A small but rising number of children are becoming ill with a rare syndrome that could be linked to coronavirus, with reported cases showing symptoms of abdominal pain, gastrointestinal symptoms and cardiac inflammation, UK health care bosses and paediatrics specialists have warned.
On Sunday, the Paediatric Intensive Care Society UK (PICS) tweeted an “urgent alert” from the National Health Service England about a small rise in the number of cases of critically ill children presenting “overlapping features of toxic shock syndrome and atypical Kawasaki disease with blood parameters” — with some of the children testing positive for COVID-19.
The alert added: “There is a growing concern that a [COVID-19] related inflammatory syndrome is emerging in children in the UK, or that there may be another, as yet unidentified, infectious pathogen associated with these cases,” HSJ added.
In a statement sent over the weekend to medical professionals who look after critically ill children, PICS said “the cases have in common overlapping features of toxic shock syndrome and atypical Kawasaki disease with blood parameters consistent with severe COVID-19 in children. Abdominal pain and gastrointestinal symptoms have been a common feature as has cardiac inflammation.”
Kawasaki disease, also known as Kawasaki syndrome, is a rare childhood illness that causes the walls of the blood vessels in the body to become inflamed.
The group said that while there had been “very few cases” of critically unwell children with COVID-19 admitted to paediatric intensive care units in the UK and around the world, they were aware of a “small number of children nationally” who fit the clinical picture described in the NHS alert.
There are still a lot of unknowns when it comes to COVID-19, but in a report released in April, the US Centers for Disease Control and Prevention said that children diagnosed with coronavirus in the United States typically have mild cases of the virus.
The number of COVID-19 cases among children remains small and while some children and infants have been sick with COVID-19, adults make up most of the known cases to date, according to the CDC.
Health care professionals urge calm
Health care professionals have reassured parents that the risk of children becoming severely ill with the virus remains low.
“Thankfully Kawasaki-like diseases are very rare, as currently are serious complications in children related to COVID-19, but it is important that clinicians are made aware of any potential emerging links so that they are able to give children and young people the right care fast,” Professor Simon Kenny, NHS national clinical director for children and young people said in a statement sent to CNN.
In response to the reports, Professor Russell Viner, president of the Royal College of Paediatrics and Child Health said that although a small number of children can become severely ill with COVID-19, it is “very rare,” with evidence showing that children appear to be least affected by the virus.
“However our advice remains the same: parents should be reassured that children are unlikely to be seriously ill with COVID-19 but if they are concerned about their children’s health for any reason, they should seek help from a health professional,” Viner said.
Dr.
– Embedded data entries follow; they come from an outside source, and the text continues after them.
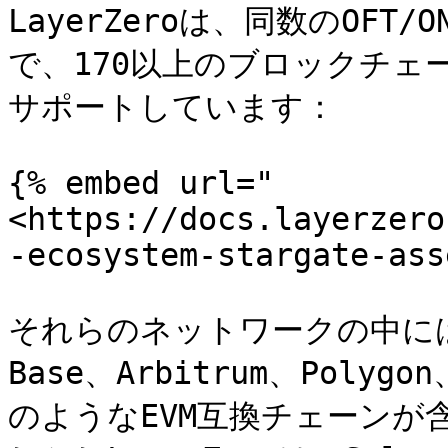
LayerZeroは、同数のOFT/ON
で、170以上のブロックチェ
サポートしています：

{% embed url="
<https://docs.layerzero
-ecosystem-stargate-ass
それらのネットワークの中には
Base、Arbitrum、Polygon
のようなEVM互換チェーンが含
Tina Tan, professor of paediatrics and infectious diseases at Northwestern University’s Feinberg School of Medicine, said that the NHS England alert was important information to have here in the United States.
“I think it’s really important that an alert like that goes out, not to alarm anybody but to have people be aware of the fact that this can happen. There have been an increased number of cases like this reported in Italy as well as Spain. Here in the US, I think we’re just starting to see it,” Tan told CNN Monday.
“Here in Chicago at Lurie Children’s Hospital, we are just starting to see an increase in the number of older adolescents that are being hospitalized with fairly severe COVID disease that is requiring treatment,” Tan said. “Here in Chicago, some of the kids have some of the underlying conditions that would predispose you to getting more severe COVID disease, such as obesity and hypertension.”
Tan added that racial disparities are also emerging among COVID-19 cases in children.
“Out of Los Angeles they were reporting that younger African-Americans and Latinos were being affected by COVID more severely and actually being hospitalised,” Tan said.